Defendant accused of Renee MacRae murder is ‘walking dead man’, wife tells court
Rosemary MacDowell told the High Court in Inverness that her husband, William, was suffering from very poor health.
The wife of a man accused of murder has said her husband’s poor health means he is a “walking dead man” and that he has set up a do not resuscitate order, a court heard.
Rosemary MacDowell was giving evidence into the trial of her husband, William MacDowell, at the High Court in Inverness.
The 80-year-old, from Penrith, Cumbria, is accused of murdering his son, three-year-old Andrew MacRae, and the child’s 36-year-old mother, Renee MacRae, in November 1976.
On Wednesday, Mrs MacDowell, also 80, told defence lawyer Murray Macara KC, about her husband’s health, including his poor mobility and the medication he is on.
“He has a very sick liver, very sick kidneys and his heart is trying very hard to keep him alive,” she said.
“He’s actually a walking dead man, and he has a DNR (do not resuscitate) set up already.”
MacDowell is on trial charged with assaulting Mrs MacRae and Andrew at the Dalmagarry layby on the A9 trunk road south of Inverness, or elsewhere, by means unknown, and as a result murdering them.
He is also charged with disposing of their bodies and belongings by means unknown.
MacDowell denies all charges and has lodged a special defence of incrimination and alibi.
Retired officer Peter Black, now 80, told the court of an “agitated” and “volatile” interview in the 1980s after Mrs MacDowell was detained at the couple’s former coaching house, the Crook Inn in Peeblesshire, and taken to the police station in Peebles.
During the interview, he challenged discrepancies in her story as to when her husband arrived home, which she said was about 8.30pm. She said: “Well, that must have been right at the time. I didn’t cover up anything.”
And, the court heard, when told that television programme The Quest finished after 10pm, and this did not fit with the 8.30pm arrival, Mrs MacDowell did not have an explanation.

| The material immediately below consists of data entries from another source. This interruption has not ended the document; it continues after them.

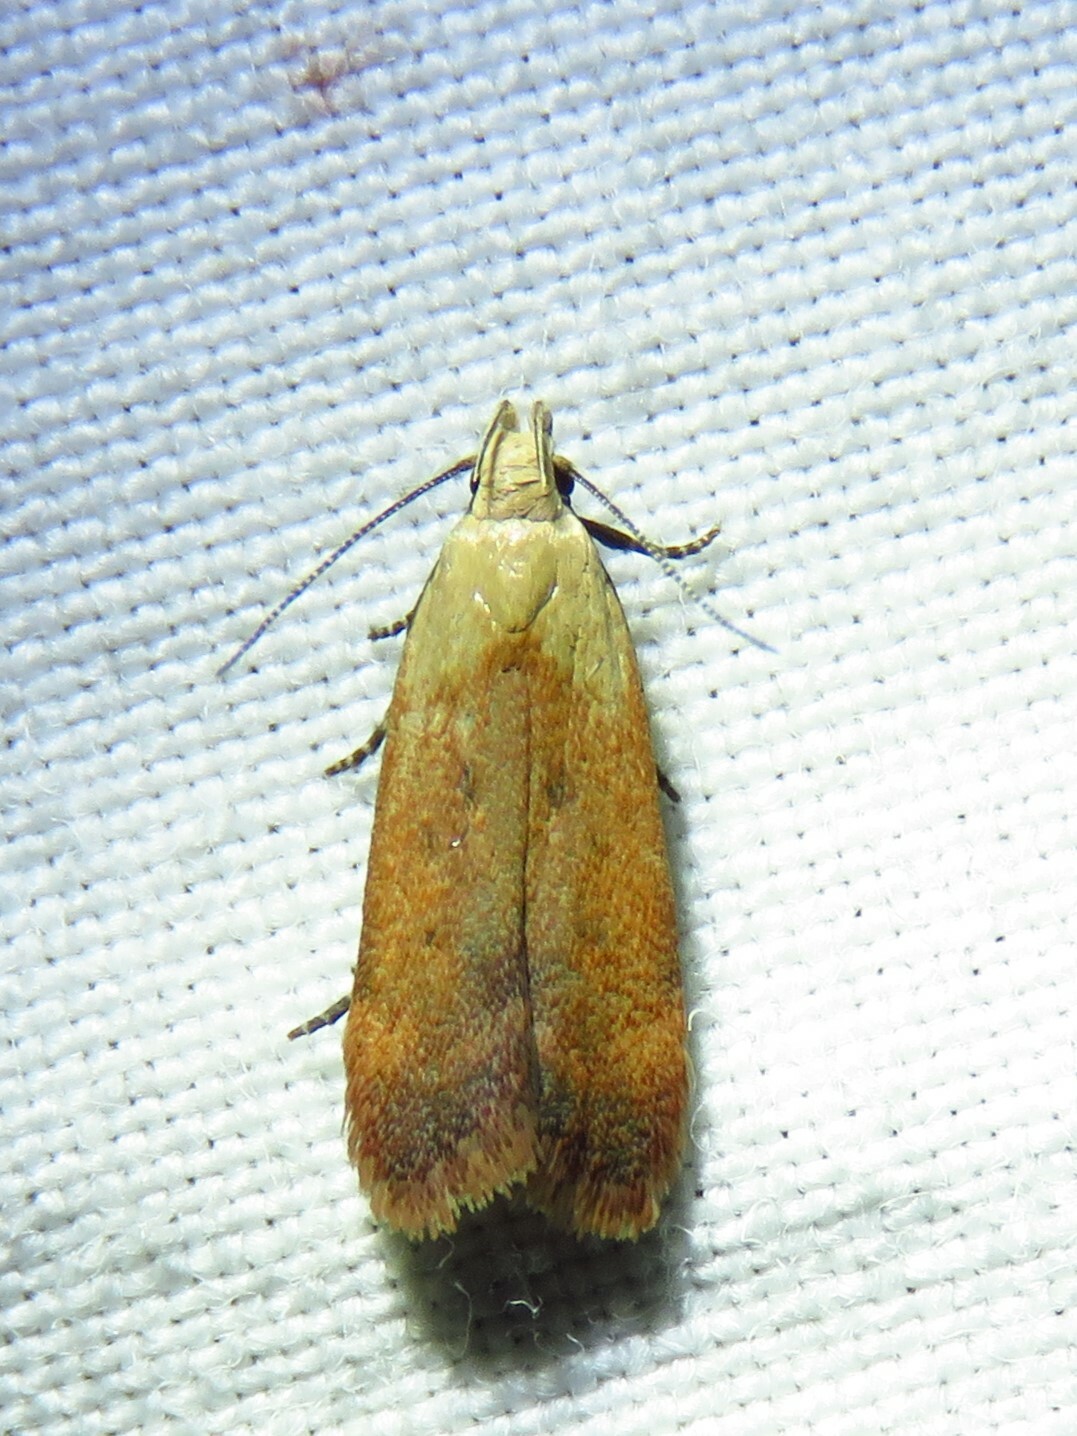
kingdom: Animalia
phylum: Arthropoda
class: Insecta
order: Lepidoptera
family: Gelechiidae
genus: Anacampsis
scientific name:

In the interview, Mrs MacDowell told the officer: “I don’t know what you are getting on at me for. I never stabbed her or whatever happened to her.”
Christine Tuach, 81, told prosecutor Alex Prentice KC that she had known the accused from school and that her husband John later worked at the MacRae factory as a manager.
On the evening that Mrs MacRae went missing, she told the court, she had seen a Volvo which looked similar to MacDowell’s company issued car on the A9. Inside, she saw a white man with heavy-framed glasses.
“I thought it was Mr MacDowell,” she said. “If it wasn’t him, it was somebody who looked like him.”
The trial, before Lord Armstrong, continues.